Selain melakukan penelitian, Iza juga mengalami banyak pengalaman seru, salah satunya, melewati bulan Ramadan di Swedia yang rentang waktunya lebih lama, yakni 19 jam. Pada awal bulan Juli, di mana Iza baru saja mendarat di Indonesia, Malang Post menemui Iza di rumahnya. Ketika itu, perempuan lulusan SMA insan Cendikia itu menceritakan soal penelitiannya tersebut. Ia berangkat ke Swedia bersama ketiga orang temannya.
"Penelitian yang saya jalani topiknya tentang biogas. Sebab Swedia sendiri kan lagi gencar-gencarnya nyari sumber energi selain dari fosil yang bisa sustainable gitu," terang perempuan yang mengambil jurusan Teknologi Pangan dan Hasil Pertanian.
Lebih lanjut, Iza menjelaskan, penelitian yang dilakukan dari bulan Januari hingga Juni 2018 tersebut bertujuan untuk meningkatkan produksi biogas dari proses fermentasi Synthetic Gas (syngas) dengan menggunakan membran. Fungsi membran tersebut untuk melindungi bakteri dari inhibitor yang bisa menghambat bakterinya buat produksi biogas.

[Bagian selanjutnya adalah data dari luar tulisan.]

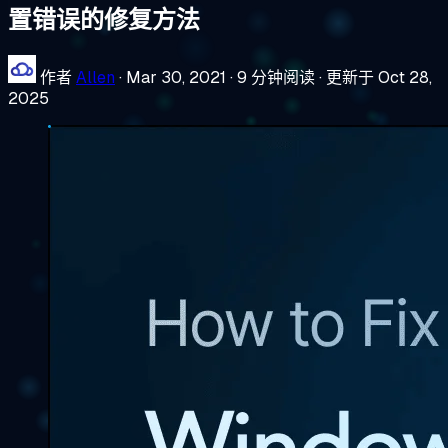
置错误的修复方法
作者
Allen
·
Mar 30, 2021
·
9 分钟阅读
·
更新于 Oct 28,
2025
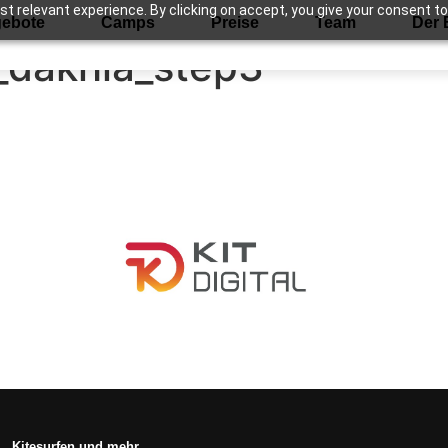
 relevant experience. By clicking on accept, you give your consent to
ebote
Camps
Preise
Team
Der 
_dakhla_step3
Kitesurfen und mehr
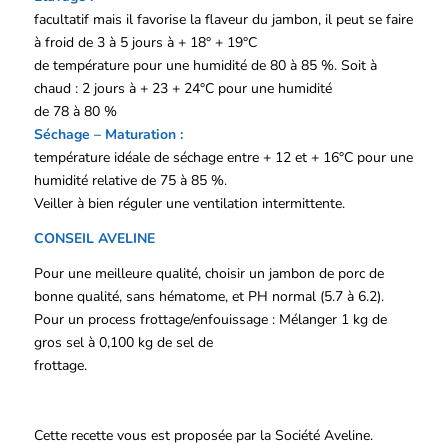
facultatif mais il favorise la flaveur du jambon, il peut se faire
à froid de 3 à 5 jours à + 18° + 19°C
de température pour une humidité de 80 à 85 %. Soit à
chaud : 2 jours à + 23 + 24°C pour une humidité
de 78 à 80 %
Séchage – Maturation :
température idéale de séchage entre + 12 et + 16°C pour une
humidité relative de 75 à 85 %.
Veiller à bien réguler une ventilation intermittente.
CONSEIL AVELINE
Pour une meilleure qualité, choisir un jambon de porc de
bonne qualité, sans hématome, et PH normal (5.7 à 6.2).
Pour un process frottage/enfouissage : Mélanger 1 kg de
gros sel à 0,100 kg de sel de
frottage.
Cette recette vous est proposée par la Société Aveline.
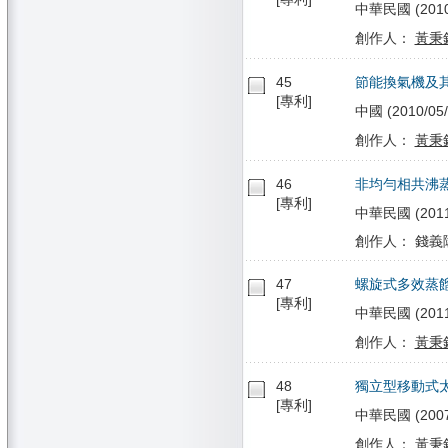
中華民國 (2010/
創作人：
黃秉
45
節能換氣機及
[專利]
中國 (2010/05/
創作人：
黃秉
46
非均勻相共沸
[專利]
中華民國 (2011/
創作人： 錢義隆
47
螺旋式多效蒸
[專利]
中華民國 (2011/0
創作人：
黃秉
48
獨立型移動式
[專利]
中華民國 (2007/
創作人：
黃秉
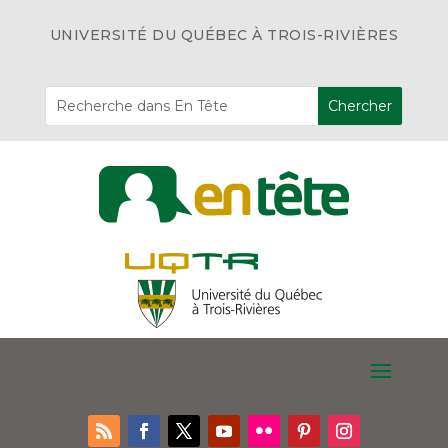
UNIVERSITÉ DU QUÉBEC À TROIS-RIVIÈRES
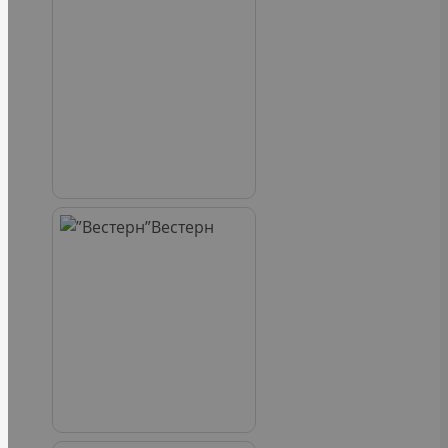
Вестерн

Sementara, syngas diproduksi dari pembakaran biomasa dalam suhu tinggi dengan ditambahkan oksidan. Dari proses pembentukan syngas ini, ada zat lain dari prosesnya yang bisa menghambat bakteri untuk produksi biogas, zatnya adalah toluen dan naftalen.
"Nah, kita pengin tau, membran ini bisa nggak sih dipakai buat meningkatkan produksi biogas. Hasilnya bisa," kata dia.
Untuk hasilnya, masih kata Iza akan dikembangkan lagi ke penelitian lanjutan tentang produksi biogas dari syngas supaya bisa jadi peluang di masa depan untuk produksi bahan bakar yang berkelanjutan.
"Jadi bisa mengurangi penggunaan bahan bakar fosil yang jumlahnya terbatas sekaligus ngurangi jumlah sampah di bumi, " jelas Iza.
Sementara untuk hasil penelitiannya tersebut, akan dijadikan publikasi di tingkat internasional. "Alhamdulillah, ini lagi proses dimasukin ke jurnal internasional," kata dia.